It’s not possible to control another person’s actions but it is possible to control your own.

When a marriage begins to deteriorate one tries to save it (as they should) but emotions take over and smarts take a back seat. The fighting or anguish over an affair or other stresses climb into the front seat. There’s no plan for the long-term future. The immediate future takes precedent. How can this relationship be saved?

One thing leads to another and an individual can become so removed from the practical side of life they are in danger of being taken advantage of.

It’s possible to work on a marriage and still be responsible for your own personal and financial future. Here are ten critical financial moves you need to take if your marriage is struggling.

1. Request all bank statements.

If you are experiencing marital problems it is time to request seven years of bank statements. Why? Banks only go back seven years. Therefore, assume your relationship limps along for five years. You then retain an attorney. At this point, you will no longer be able to see what transpired financially in the early years of your problems.

If you own a business together make sure the bank has not let your spouse open a business account without your knowledge.

A common divorce tactic is opening and closing accounts as an effort to hide money or taking out either large withdrawals or many successive small withdrawals. Thus, it is critical to keep abreast of any and all accounts both personal and/or business and what banks you both are using.

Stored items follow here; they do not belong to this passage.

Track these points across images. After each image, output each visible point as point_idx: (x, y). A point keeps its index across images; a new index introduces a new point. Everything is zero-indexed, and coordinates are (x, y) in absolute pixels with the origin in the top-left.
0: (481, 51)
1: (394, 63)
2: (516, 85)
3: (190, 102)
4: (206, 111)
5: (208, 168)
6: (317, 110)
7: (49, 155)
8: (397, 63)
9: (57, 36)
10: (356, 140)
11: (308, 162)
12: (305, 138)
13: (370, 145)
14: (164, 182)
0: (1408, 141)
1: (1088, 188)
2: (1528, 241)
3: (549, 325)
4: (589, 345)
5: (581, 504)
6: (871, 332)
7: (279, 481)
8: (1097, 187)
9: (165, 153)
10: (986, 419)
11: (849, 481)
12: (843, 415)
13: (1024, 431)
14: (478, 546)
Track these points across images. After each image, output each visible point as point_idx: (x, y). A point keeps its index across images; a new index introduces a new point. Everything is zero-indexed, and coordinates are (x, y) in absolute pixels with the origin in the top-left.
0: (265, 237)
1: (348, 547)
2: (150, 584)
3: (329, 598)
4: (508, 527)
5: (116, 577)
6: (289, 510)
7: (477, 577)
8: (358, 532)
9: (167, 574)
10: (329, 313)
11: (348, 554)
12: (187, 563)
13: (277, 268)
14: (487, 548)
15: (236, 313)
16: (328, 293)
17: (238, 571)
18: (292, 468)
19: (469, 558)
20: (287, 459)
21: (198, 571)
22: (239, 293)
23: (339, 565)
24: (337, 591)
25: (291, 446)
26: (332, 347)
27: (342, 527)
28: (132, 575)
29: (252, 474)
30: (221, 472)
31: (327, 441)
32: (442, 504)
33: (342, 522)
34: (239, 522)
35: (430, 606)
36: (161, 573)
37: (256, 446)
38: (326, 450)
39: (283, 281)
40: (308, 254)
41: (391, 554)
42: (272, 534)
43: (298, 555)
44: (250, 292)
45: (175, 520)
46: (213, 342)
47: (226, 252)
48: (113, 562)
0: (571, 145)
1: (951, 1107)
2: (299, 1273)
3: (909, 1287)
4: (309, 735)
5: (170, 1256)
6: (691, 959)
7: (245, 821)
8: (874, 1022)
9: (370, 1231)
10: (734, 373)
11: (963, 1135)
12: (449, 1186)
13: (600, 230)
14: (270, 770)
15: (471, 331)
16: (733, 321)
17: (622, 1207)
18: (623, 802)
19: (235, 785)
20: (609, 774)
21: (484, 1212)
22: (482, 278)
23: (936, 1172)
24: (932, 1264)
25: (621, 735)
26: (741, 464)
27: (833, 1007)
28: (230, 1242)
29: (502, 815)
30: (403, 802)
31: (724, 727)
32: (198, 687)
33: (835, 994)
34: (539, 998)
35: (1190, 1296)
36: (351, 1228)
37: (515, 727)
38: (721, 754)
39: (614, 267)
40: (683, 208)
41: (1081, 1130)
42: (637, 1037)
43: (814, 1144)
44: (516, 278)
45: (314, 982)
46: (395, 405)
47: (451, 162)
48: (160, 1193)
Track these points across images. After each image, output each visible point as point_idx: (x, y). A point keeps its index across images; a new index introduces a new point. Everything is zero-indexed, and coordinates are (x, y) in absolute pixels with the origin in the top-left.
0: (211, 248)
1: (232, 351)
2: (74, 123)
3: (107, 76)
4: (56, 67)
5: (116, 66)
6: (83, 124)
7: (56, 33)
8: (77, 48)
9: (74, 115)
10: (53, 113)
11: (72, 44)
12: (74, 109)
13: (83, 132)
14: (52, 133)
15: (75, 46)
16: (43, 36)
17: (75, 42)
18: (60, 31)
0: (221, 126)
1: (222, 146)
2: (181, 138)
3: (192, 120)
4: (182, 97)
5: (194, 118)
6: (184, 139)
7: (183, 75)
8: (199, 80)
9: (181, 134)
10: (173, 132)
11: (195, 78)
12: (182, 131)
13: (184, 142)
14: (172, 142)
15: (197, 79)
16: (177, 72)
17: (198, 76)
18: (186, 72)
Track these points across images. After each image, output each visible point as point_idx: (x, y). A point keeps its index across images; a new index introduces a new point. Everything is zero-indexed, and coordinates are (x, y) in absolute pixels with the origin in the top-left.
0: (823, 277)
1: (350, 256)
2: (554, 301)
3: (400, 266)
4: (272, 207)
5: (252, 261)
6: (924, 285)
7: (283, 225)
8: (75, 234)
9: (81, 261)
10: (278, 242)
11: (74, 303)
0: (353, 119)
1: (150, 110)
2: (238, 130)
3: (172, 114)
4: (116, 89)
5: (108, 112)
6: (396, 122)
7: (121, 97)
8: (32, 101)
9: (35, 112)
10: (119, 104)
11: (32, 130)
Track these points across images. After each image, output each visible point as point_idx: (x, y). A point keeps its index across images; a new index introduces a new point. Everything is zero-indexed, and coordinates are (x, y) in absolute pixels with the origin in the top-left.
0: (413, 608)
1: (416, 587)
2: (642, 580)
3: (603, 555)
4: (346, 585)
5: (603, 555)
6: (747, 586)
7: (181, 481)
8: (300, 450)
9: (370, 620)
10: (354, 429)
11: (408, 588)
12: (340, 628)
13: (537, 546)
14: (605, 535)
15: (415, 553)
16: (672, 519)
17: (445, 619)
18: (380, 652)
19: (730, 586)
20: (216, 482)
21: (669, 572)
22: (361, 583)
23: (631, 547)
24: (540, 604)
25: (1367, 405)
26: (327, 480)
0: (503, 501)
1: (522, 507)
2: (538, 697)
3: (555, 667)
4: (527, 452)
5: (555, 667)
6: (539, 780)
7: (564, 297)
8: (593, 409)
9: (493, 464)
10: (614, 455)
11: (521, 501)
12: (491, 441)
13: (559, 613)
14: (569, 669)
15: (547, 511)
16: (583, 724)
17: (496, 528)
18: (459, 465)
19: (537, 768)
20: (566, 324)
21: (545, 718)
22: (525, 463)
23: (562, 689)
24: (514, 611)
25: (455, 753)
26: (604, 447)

2. Request all retirement statements.

It is imperative to understand your full financial standing and assets from the time problems initiated. This is the time you should still be aware of any assets or accounts you may have. Why? As problems persist, it is common for spouses to drain retirement accounts and shift them to other accounts. This is often done without leaving a trail. Money is withdrawn rather than transferred. And money can be hidden in illegal trusts or other accounts which will prove difficult if not impossible to ever locate if you haven’t kept abreast of the situation.

3. Request your mortgage documentation.

Call your mortgage company and request the most recent documentation detailing your mortgage. It’s important to find out what your approximate equity and payoff amount is. And determine if there are any home equity loans or anything you are unaware of. It is also a good idea to get them to send you a record of your payments received the prior two years. This way if your spouse is financially abusive in divorce and goes behind in the mortgage there is evidence that there was no history of this before the divorce. Hence, a pattern of financial abuse exposed once the divorce was initiated.

4. Investigate your insurance policies.

Insurance policies depending on the type can sometimes be borrowed against. It’s important to find out what policies exist and that no changes have been made. This doesn’t have to be a "Dateline" or "20/20" sinister scenario it could simply mean a spouse has stopped paying a policy without the other spouse’s knowledge. Critical information if the other spouse is a stay at home parent and could become homeless. Regardless, this is personal and financial information every person should remain educated and in the loop about.

5. Don’t just sign your taxes.

Do not just sign your taxes. Look at them. Assess every single detail. Is the income still approximately the same, deductions, business still structured the same? Are taxes still being paid? This way you will see over the years of marital problems if any changes have been made. If income suddenly seems to be dropping, etc. However, spouses who want to hide money are willing to do illegal things. Therefore, they could file another tax return and forge your signature or they could file personal taxes and not business taxes if you own a business together. That way they can make their income appear lower.

If you are having marital problems every couple of years you should request a copy of your tax return directly from the IRS.

6. Run your credit history.

Run your credit history as soon as your marital struggles begin. Know your credit score you will need it to move. You need to continue to run your credit report at least once a year to make sure no credit cards or loans have been taken out in your name. This is a common and financially abusive tactic used in divorce. Know your own credit.

7. Assess your transportation.

If you have a car which is old or which has a high car payment it is time to assess your situation. An older car could need repairs and you may not have the money to maintain it in divorce. Likewise, a high payment may be unrealistic. A new car with a lower payment or a car which is paid off is a good goal to strive for the minute problems begin. However, problems may persist over a long period of time and a car is critical for maintaining a job so keep assessing it.